On Dec 19, 2008, at 9:46 PM, Ryan Schmidt wrote:

On Dec 19, 2008, at 09:32, Marco Battistella wrote:

http://www.macports.com repose is correct, when "application/xhtml +xml" is accepted the header response is application/xhtml+xml and when it is not the header response is text/html for some reason when requesting http://www.macports.com/ports.php the response is always application/xhtml+xml

I re-adapted a small php script i had written some time ago to allow to test the pages behavior with or without the Accept: application/xhtml+xml header.

The little script works from the command line like this:
$ php testGet.php -uri http://www.macports.org -accept ie7
or
$ php testGet.php -uri http://www.macports.org -accept safari
or
$ php testGet.php -uri http://www.macports.org/ports.php -accept ie7

you get the point.
It is a "works in my machine" type of script but i don't see why it should not work in yours as well ;-)
It will return the header and then the content.

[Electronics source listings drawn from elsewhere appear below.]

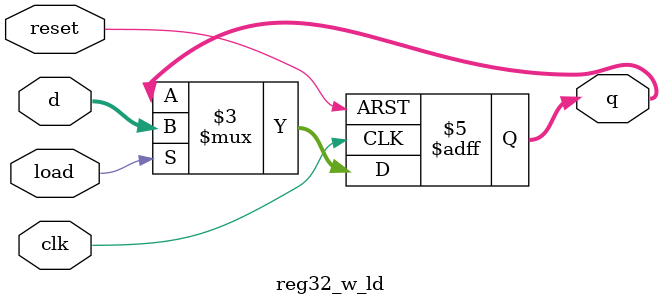
<source format=v>
`timescale 1ns / 1ps
/****************************** C E C S  4 4 0 ******************************
 * 
 * File Name:  reg32_w_ld.v
 * Project:    Lab_Assignment_1
 * Designer:   Chanartip Soonthornwan, Jonathan Shihata
 * Email:      Chanartip.Soonthornwan@gmail.com, JonnyShihata@gmail.com
 * Rev. No.:   Version 1.0
 * Rev. Date:  Date 9/29/2017
 *
 * Rev. No.:   Version 2.0
 * Rev. Date:  Current Rev. Date 10/10/2017
 *    Notes:   - change port list to be reuseable as 32-bit register module
 *
 * Purpose:    A register to hold 32-bit result until load enable(load)
 *             allows data input(d) to overwritten previous value.
 *         
 * Notes:      This register operates on the active edge of the clock
 *             signal input (clk). If the load enable (load) is HIGH,
 *             the register will hold the new data input instead.
 *
 ****************************************************************************/
 module reg32_w_ld (clk, reset, load, d, q);
 
   input      clk, reset;                // on-board clock, and reset signal
   input            load;                // load enable
   input      [31:0]   d;                // data inputs
   output reg [31:0]   q;                // data outputs
   
   always @ (posedge clk, posedge reset)
      if(reset) q <= 32'b0;   else     // reset
      if(load)  q <=     d;            // assign new value
      else      q <=     q;            // keep previous value

endmodule

</source>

I am part of this thread because i had originally sent a modification suggestion for this issue, i'm not a macports developer or a macports website maintainer but I could have a look at the code if you guys think it would help. If so what path should i use to do a checkout with subversion (without downloading the whole macport project, just the relevant part of the site, please)....

You can get the web site code here:

http://trac.macports.org/browser/trunk/www

I haven't yet understood why I seem to be getting different behavior out of the different pages (and even different behavior of http://www.macports.org/ vs. http://www.macports.org/ index.php ) when they're all including the same common code to handle the headers.

Getting consistent rendering with XHTML 1.1 is probably not worth the effort. I doubt the site does anything requiring XHTML 1.1 anyway, so why not just serve an HTML 4.01 page? There's a good WebKit blog post [1] about this issue too.

-Bill

[1]  http://webkit.org/blog/68/understanding-html-xml-and-xhtml/

That article, written in September 2006, basically says forget XHTML and use HTML 4. Is that still the best advice today, over 2 years later? If so, I am given to wonder why we have the XHTML standard in the first place, if browser vendors recommend not using it.